Honeywell’s comprehensive management system stores approximately 90,000 procurement and sales contracts, with a combined contract value of approximately $4.5bn each year.
The project is led by Barbara Rogers, who set up the company’s legal operations team in September, having formerly held senior roles in legal, procurement and human resources.
Previously, the computer systems used for business invoicing, customers and contracts were not fully integrated, says Rogers. “Somebody would have to take a purchase order or an invoice and go back into the [contract management] system and see if they could figure out what contract it was related to.”
The IT integration, which started this year and is expected to finish in early 2026, has faced some challenges, she acknowledges. One has been persuading staff to stick tightly to common payments terms in contracts, while another has been training AI to extract the right data from IT systems. Overall, though, progress has been smooth.

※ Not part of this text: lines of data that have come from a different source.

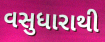
વસુધારાથી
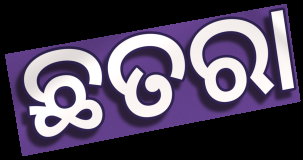
ଛତରା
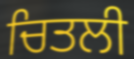
ਚਿਤਲੀ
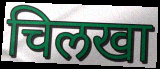
चिलखा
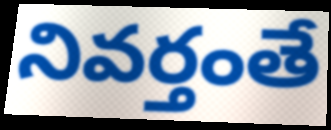
నివర్తంతే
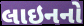
લાઇનનો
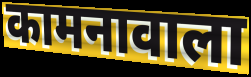
कामनावाला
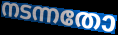
നടന്നതോ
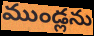
ముండ్లను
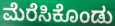
ಮೆರೆಸಿಕೊಂಡು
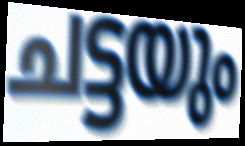
ചട്ടയും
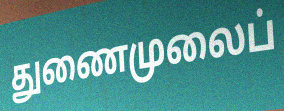
துணைமுலைப்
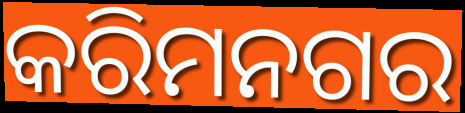
କରିମନଗର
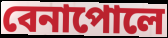
বেনাপোলে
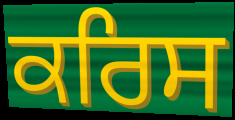
ਕਰਿਸ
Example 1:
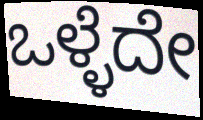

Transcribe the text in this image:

ಒಳ್ಳೆದೇ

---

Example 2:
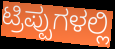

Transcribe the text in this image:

ಟ್ರಿಪ್ಪುಗಳಲ್ಲಿ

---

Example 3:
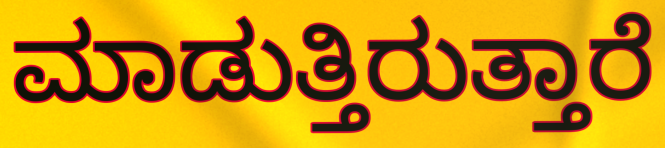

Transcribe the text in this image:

ಮಾಡುತ್ತಿರುತ್ತಾರೆ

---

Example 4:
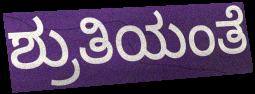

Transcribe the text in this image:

ಶ್ರುತಿಯಂತೆ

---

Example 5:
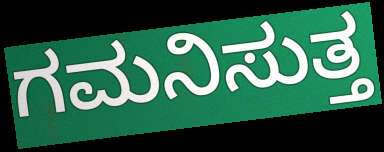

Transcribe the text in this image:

ಗಮನಿಸುತ್ತ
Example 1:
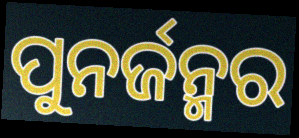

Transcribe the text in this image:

ପୁନର୍ଜନ୍ମର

One benefit she expects is a reduction in the time needed to negotiate and sign a contract: it should come down by at least one to two days initially, and eventually by as much as five days. Although quantifying projected improvements exactly remains tricky, Rogers says the measures could save Honeywell between $10mn and $50mn in working capital — on a “very conservative estimate”.
Petra Stirling
Director of Operations, Risk and Transformation — Westpac Legal
In more than two decades of experience in professional services and financial services, Petra Stirling’s roles have often focused on taking a lead on innovation.

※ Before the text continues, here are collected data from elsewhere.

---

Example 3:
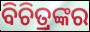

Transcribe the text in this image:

ବିଚିତ୍ରଙ୍କର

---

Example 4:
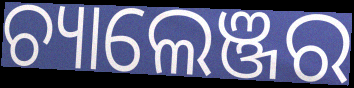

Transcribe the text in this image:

ଚ୍ୟାଲେଞ୍ଜର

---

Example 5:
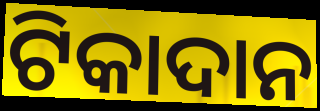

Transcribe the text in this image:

ଟିକାଦାନ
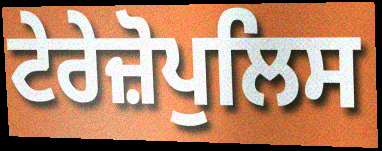
ਟੇਰੇਜ਼ੋਪੁਲਿਸ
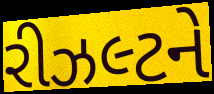
રીઝલ્ટને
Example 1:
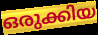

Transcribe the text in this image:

ഒരുക്കിയ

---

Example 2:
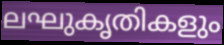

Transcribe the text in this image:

ലഘുകൃതികളും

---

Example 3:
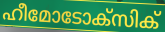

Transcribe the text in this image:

ഹീമോടോക്സിക്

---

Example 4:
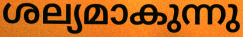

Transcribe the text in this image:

ശല്യമാകുന്നു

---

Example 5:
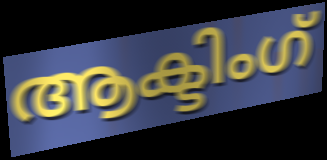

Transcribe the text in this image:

ആക്ടിംഗ്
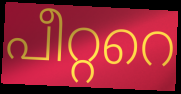
പീറ്ററെ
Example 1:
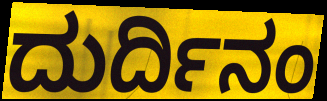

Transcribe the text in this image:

ದುರ್ದಿನಂ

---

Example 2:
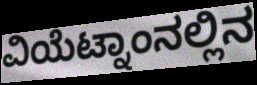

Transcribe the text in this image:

ವಿಯೆಟ್ನಾಂನಲ್ಲಿನ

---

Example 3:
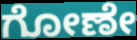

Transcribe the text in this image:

ಗೋಣೇ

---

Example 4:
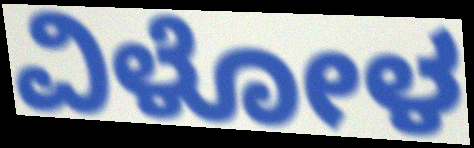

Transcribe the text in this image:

ವಿಳೋಳ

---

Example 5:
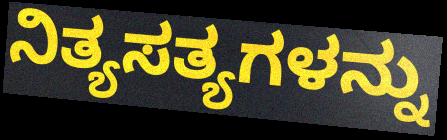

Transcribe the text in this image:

ನಿತ್ಯಸತ್ಯಗಳನ್ನು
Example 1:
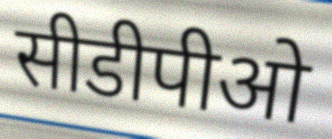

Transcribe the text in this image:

सीडीपीओ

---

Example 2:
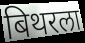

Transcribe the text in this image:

बिथरला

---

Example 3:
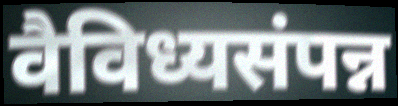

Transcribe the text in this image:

Her latest role includes planning and overseeing digital transformation at Westpac, one of Australia’s leading banks, where she is head of legal operations. She has led several innovative digital projects at the bank, most recently its rollout of generative AI for drafting and agreeing contracts from suppliers.
Westpac’s legal operations team started experimenting this year with several generative AI software products.
While cautioning that it is “early days”, Stirling says results so far are promising. For example, the team can review an initial contract up to 15 per cent faster than if the lawyers completed the review themselves.
“The productivity gains are really around speed and efficiency,” says Stirling. “We see significant opportunities in enabling our very senior and talented lawyers to speed up the production of [for] example, a first review of a third-party contract.”
Given the risk of generative AI “hallucinations” − when the technology fabricates information and presents it as fact — all AI output is checked by the company’s lawyers for accuracy and to ensure that the AI is used ethically, she adds.
Keeping the “lawyer in the loop” is essential when AI is used, Stirling stresses.
The bank’s legal operations team has also used generative AI to create a guide to Westpac’s preferred position on various contractual and regulatory matters, such as payment terms and cyber security.
And the bank is piloting the use of generative AI to create videos, based on short scripts by Westpac lawyers, that explain legal processes — such as contract analysis — to colleagues in other parts of the business. Generative AI “kind of democratises and, oddly enough, humanises some aspects of the law for a broader business audience”, observes Stirling.